YOUR TASK:
A single figure is the whole answer: the number of lines in the records that contain "CIRCLE".

SUPPLIED MATERIAL:
*** Begin section ***
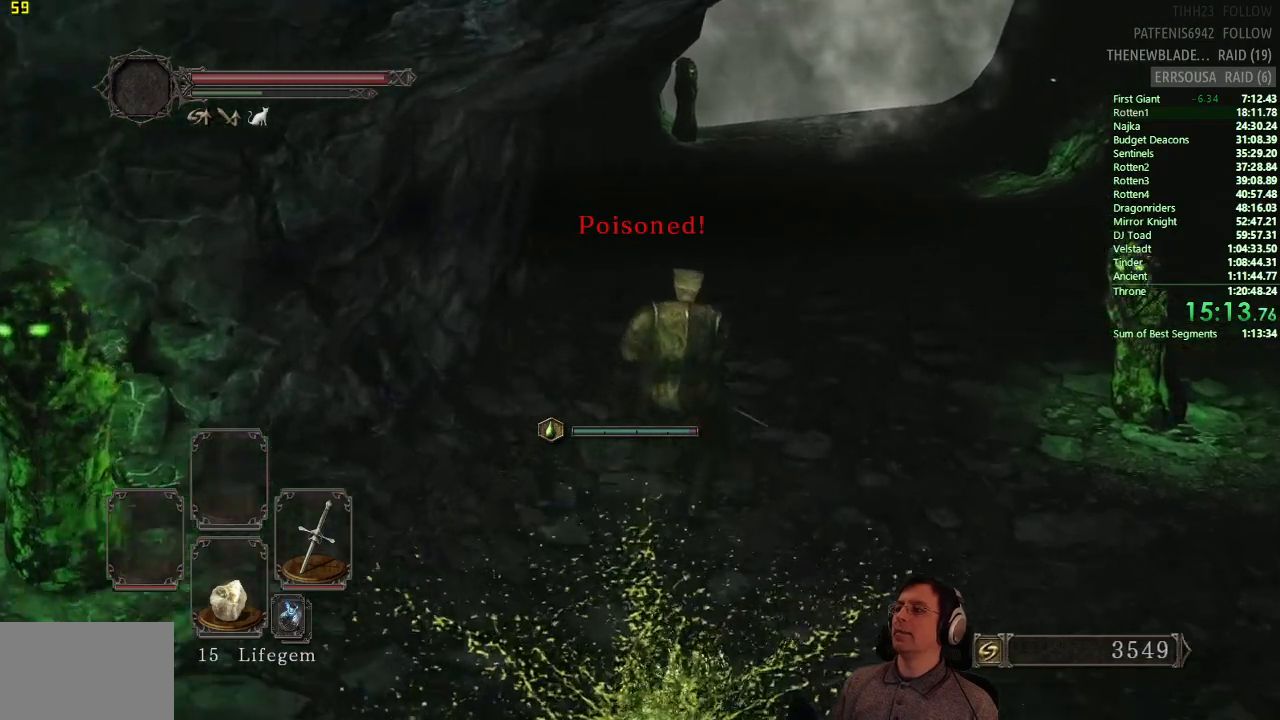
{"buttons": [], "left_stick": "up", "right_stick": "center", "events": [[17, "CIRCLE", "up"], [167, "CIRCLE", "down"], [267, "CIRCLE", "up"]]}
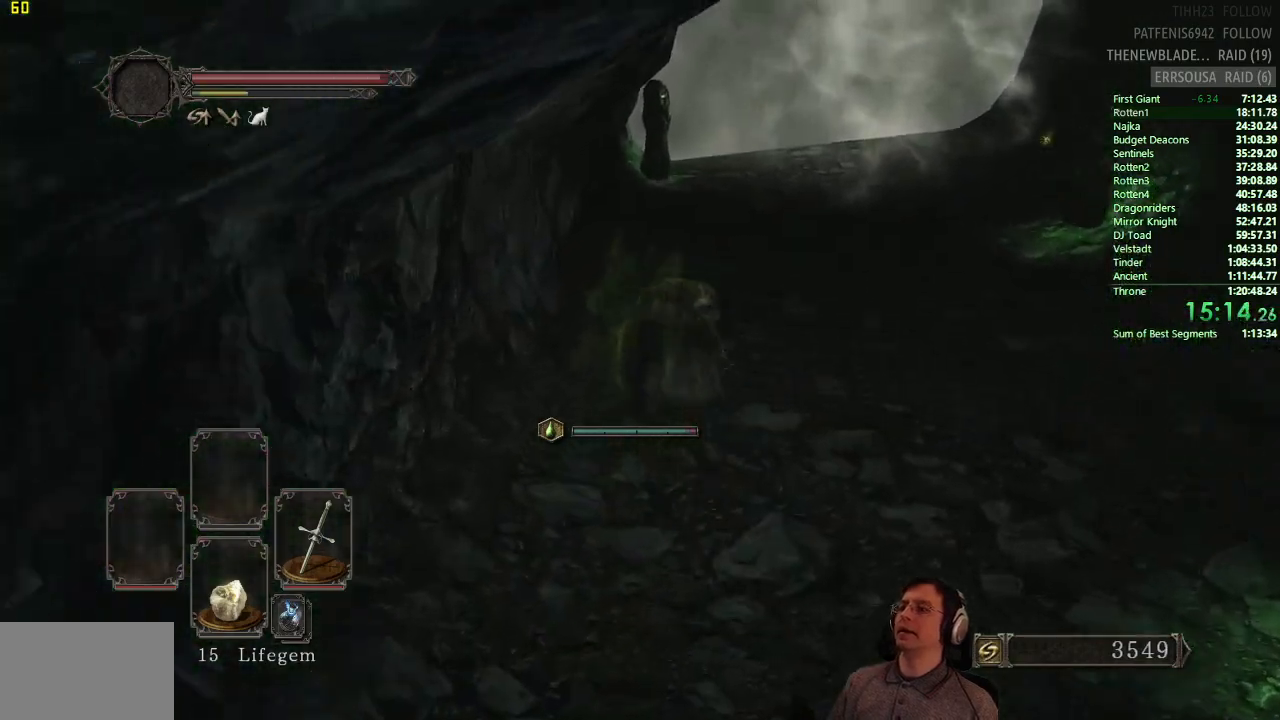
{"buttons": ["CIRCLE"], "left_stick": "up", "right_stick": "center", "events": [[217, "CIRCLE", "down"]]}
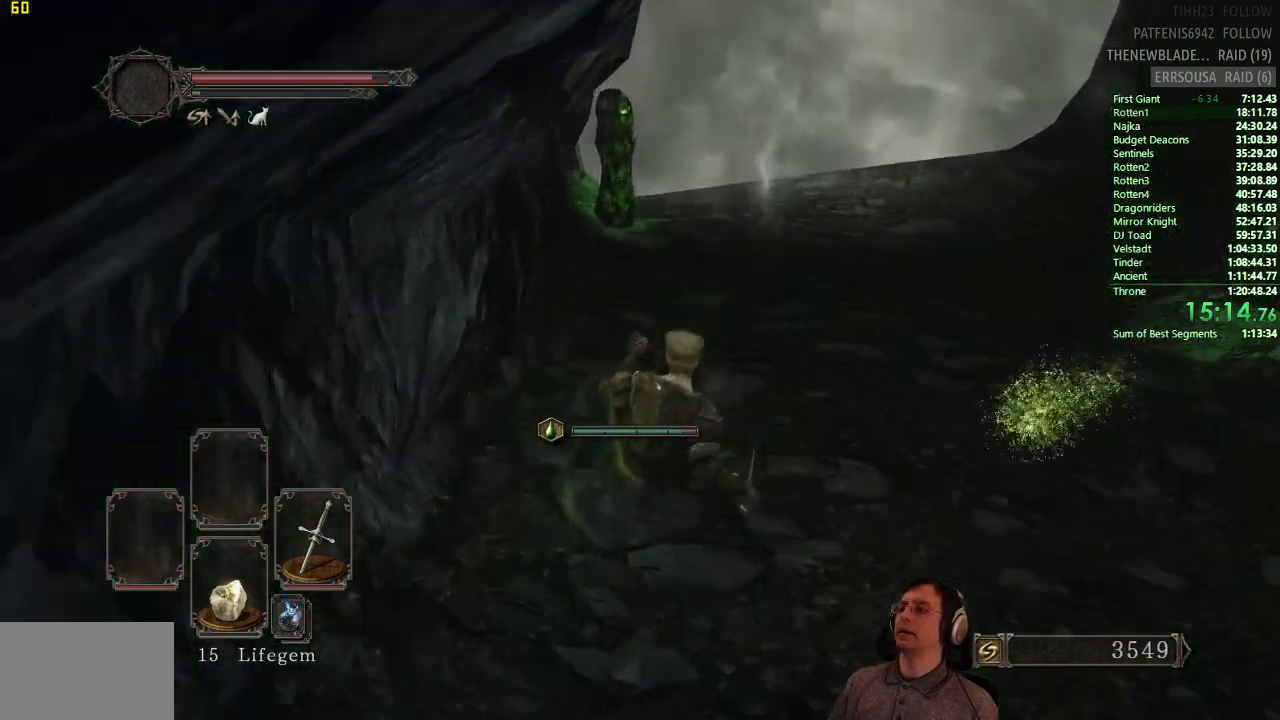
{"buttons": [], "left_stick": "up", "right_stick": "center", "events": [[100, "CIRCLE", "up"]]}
*** End section ***
*** Begin section ***
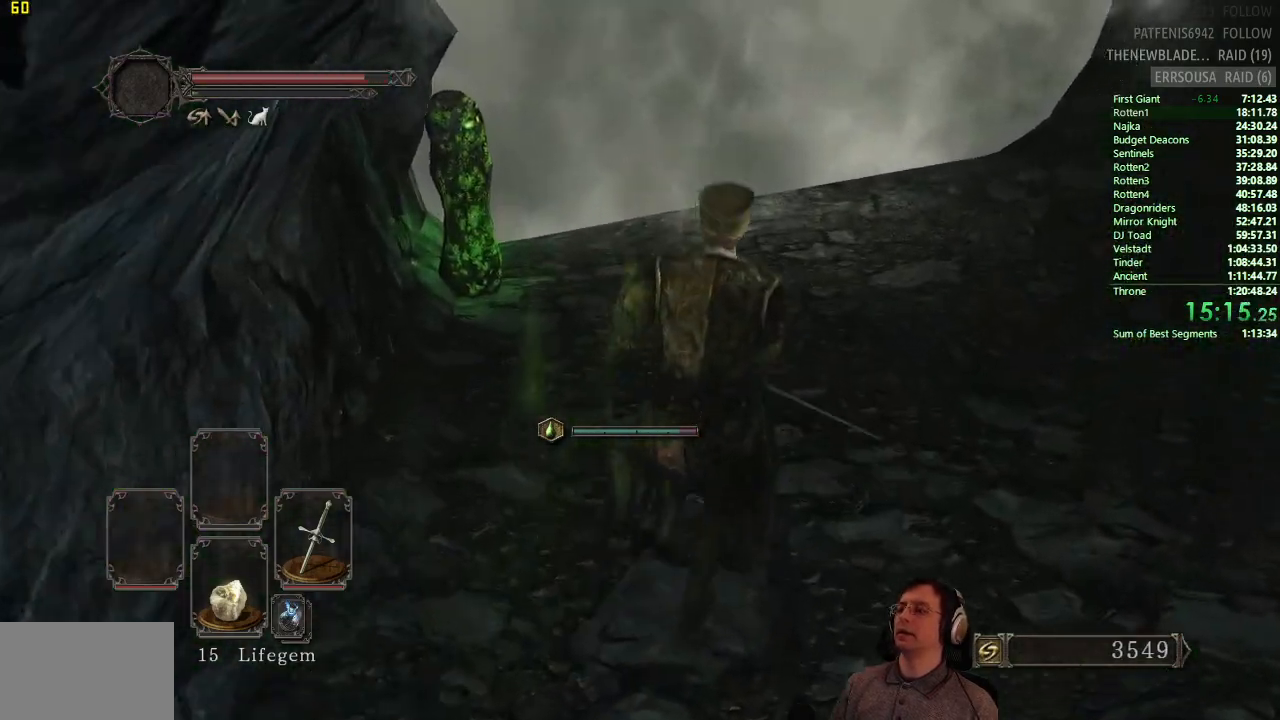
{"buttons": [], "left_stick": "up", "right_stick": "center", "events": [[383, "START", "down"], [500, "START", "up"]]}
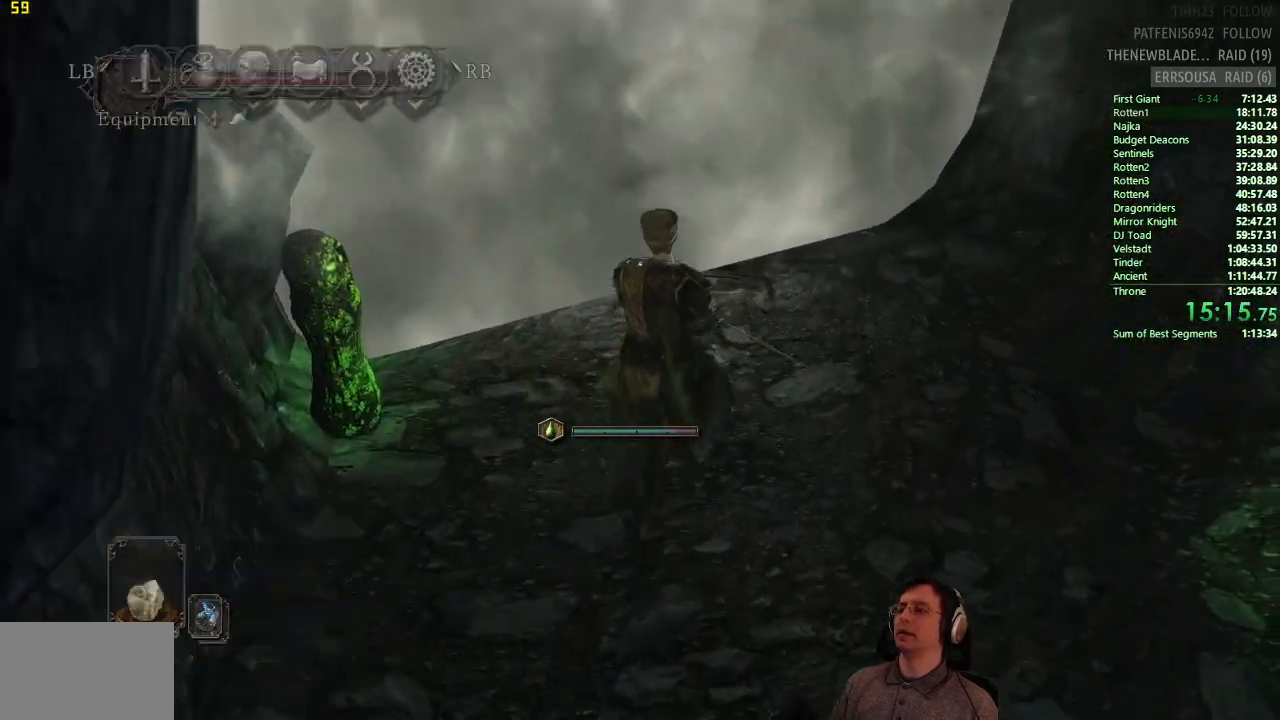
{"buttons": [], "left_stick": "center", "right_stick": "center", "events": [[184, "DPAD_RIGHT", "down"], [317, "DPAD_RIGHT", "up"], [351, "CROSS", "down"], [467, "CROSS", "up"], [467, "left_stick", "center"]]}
*** End section ***
THE ANSWER:
3